Work isn’t the enemy, of course. Humans are meant to work. But ‘work’ lacks a stable definition across cultures. Its meanings and applications change depending on the social worlds it influences and is influenced by. For example, though I’ve only been in New Mexico a few days, I’ve yet to see this idea of putting your head down and working observed or resented in the way I’ve felt and lived it in Chicago. Of course, there’s a bit of economic precedent; New Mexico is the second poorest state in the US, with a poverty rate of 22%—only a few points less than Mississippi’s 24.1%. And average household income in the town I’m staying, Truth or Consequences, is a mere $21,775 (compared to the national average of $53,046). There is also a general assumption here that most of the people living in rural New Mexico, if they aren’t ranchers or public employees, are receiving financial support from the government (which makes this state’s conservatism/right-wingedness even more ironic). This, plus the extremism of local weather, puts a natural deceleration on the rapid careerist pace native to larger cities and urban areas. The pace I’ve been experiencing in New Mexico—slow, and sometimes painfully so—is like nothing I’ve ever seen. There’s no rush to climb the ladder, because, at least in these rural expanses, there’s no ladder to climb. Which makes the idea of putting your head down and working somewhat meaningless here—at least in the way it’s understood in Chicago.

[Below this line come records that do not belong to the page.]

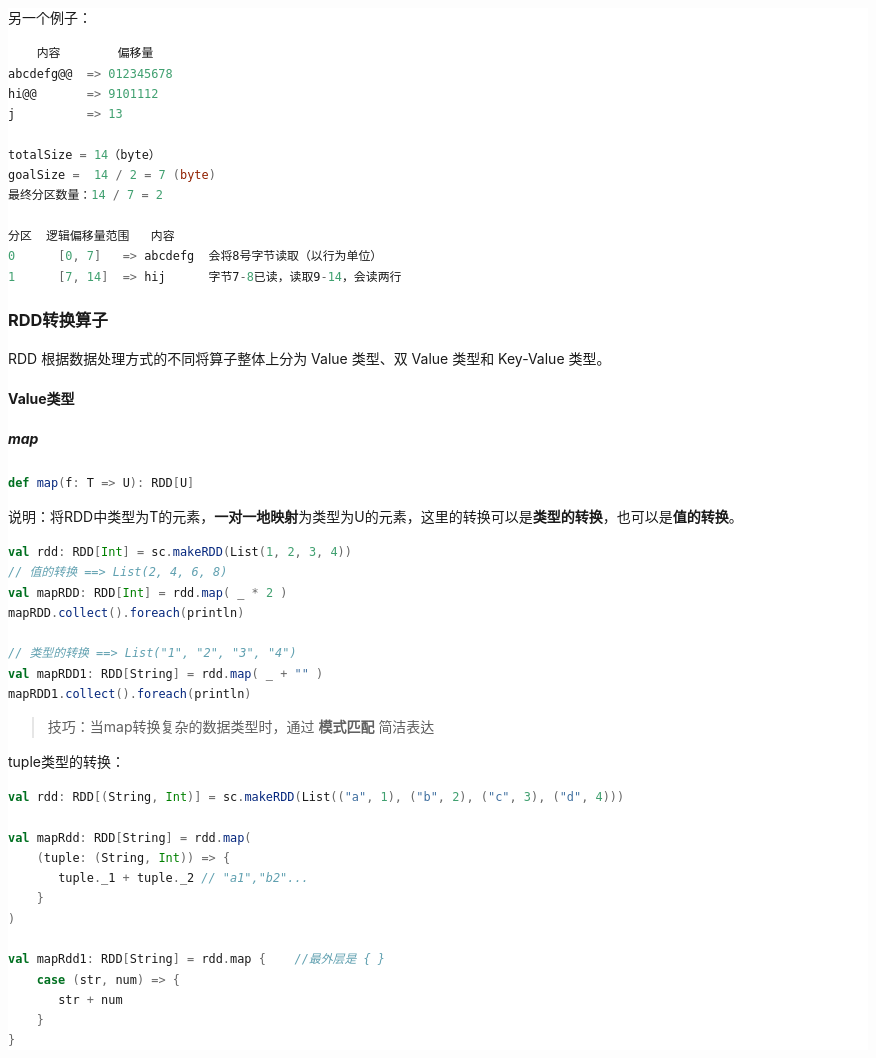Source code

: 另一个例子：

```scala
	内容        偏移量
abcdefg@@  => 012345678
hi@@       => 9101112
j          => 13

totalSize = 14（byte）
goalSize =  14 / 2 = 7 (byte)
最终分区数量：14 / 7 = 2

分区  逻辑偏移量范围   内容
0      [0, 7]   => abcdefg  会将8号字节读取（以行为单位）
1      [7, 14]  => hij      字节7-8已读，读取9-14，会读两行
```



### RDD转换算子

RDD 根据数据处理方式的不同将算子整体上分为 Value 类型、双 Value 类型和 Key-Value 类型。

#### Value类型

##### map

```scala
def map(f: T => U): RDD[U]
```

说明：将RDD中类型为T的元素，**一对一地映射**为类型为U的元素，这里的转换可以是**类型的转换**，也可以是**值的转换**。

```scala
val rdd: RDD[Int] = sc.makeRDD(List(1, 2, 3, 4))
// 值的转换 ==> List(2, 4, 6, 8)
val mapRDD: RDD[Int] = rdd.map( _ * 2 )
mapRDD.collect().foreach(println)

// 类型的转换 ==> List("1", "2", "3", "4")
val mapRDD1: RDD[String] = rdd.map( _ + "" )
mapRDD1.collect().foreach(println)
```

> 技巧：当map转换复杂的数据类型时，通过 **模式匹配** 简洁表达

tuple类型的转换：

```scala
val rdd: RDD[(String, Int)] = sc.makeRDD(List(("a", 1), ("b", 2), ("c", 3), ("d", 4)))

val mapRdd: RDD[String] = rdd.map(
    (tuple: (String, Int)) => {
       tuple._1 + tuple._2 // "a1","b2"...
    }
)

val mapRdd1: RDD[String] = rdd.map {	//最外层是 { }
    case (str, num) => {
       str + num
    }
}
```
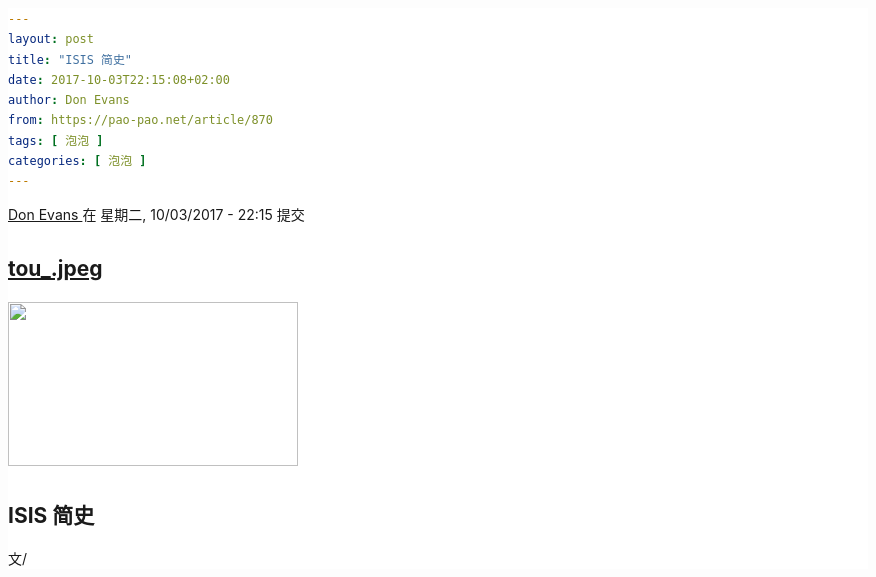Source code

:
 ```yaml
---
layout: post
title: "ISIS 简史"
date: 2017-10-03T22:15:08+02:00
author: Don Evans
from: https://pao-pao.net/article/870
tags: [ 泡泡 ]
categories: [ 泡泡 ]
---
```


<section class="clearfix" id="content" role="main">
 <div class="region region-content">
  <div class="block block-system" id="block-system-main">
   <div class="content">
    <div about="/article/870" class="node node-pao-pao-article node-promoted node-sticky node-full view-mode-full clearfix" id="node-870" typeof="sioc:Item foaf:Document">
     <span class="rdf-meta element-hidden" content="ISIS 简史" property="dc:title">
     </span>
     <span class="rdf-meta element-hidden" content="2" datatype="xsd:integer" property="sioc:num_replies">
     </span>
     <div class="submitted">
      <span content="2017-10-03T22:15:08+02:00" datatype="xsd:dateTime" property="dc:date dc:created" rel="sioc:has_creator">
       <a about="/author/1552" class="username" datatype="" href="/author/1552" property="foaf:name" title="查看用户资料" typeof="sioc:UserAccount" xml:lang="">
        Don Evans
       </a>
       在 星期二, 10/03/2017 - 22:15 提交
      </span>
     </div>
     <div class="content">
      <div class="field field-name-field-image field-type-image field-label-hidden">
       <div class="field-items">
        <div class="field-item even">
         <div class="file file-image file-image-jpeg" id="file-2035--2">
          <h2 class="element-invisible">
           <a href="/file/2035">
            tou_.jpeg
           </a>
          </h2>
          <div class="content">
           <img alt="" height="164" src="https://pao-pao.net/sites/pao-pao.net/files/styles/article_detail/public/tou__1.jpeg?itok=z847o7Ug" title="" typeof="foaf:Image" width="290"/>
          </div>
         </div>
        </div>
       </div>
      </div>
      <div class="field field-name-title field-type-ds field-label-hidden">
       <div class="field-items">
        <div class="field-item even" property="dc:title">
         <h1 class="page-title">
          ISIS 简史
         </h1>
        </div>
       </div>
      </div>
      <div class="field-name-author">
       <div class="label-inline">
        文/
       </div>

And this change of pace, I’m finding, is turning out to be an unintended but valuable benefit to this residency experience at Starry Night: a forced change of pace. One of the other residents here at the retreat asked me why I’m doing a residency, if I can just write at home. A lot of reasons, I said. Career growth, sustained time dedicated to writing and research, continued grant support, broadened experience (and the accompanying and more complete knowledge of American culture), personal challenge (never spent two weeks away from home, much less in one of the poorest states in the US), but most importantly, as I’m finding, a forced change of pace. I’ve been getting a lot of work done—but the kind of work I want to be doing. I don’t need any stoic motivation, either. Just the sun, some beers, and a few rogue tarantulas.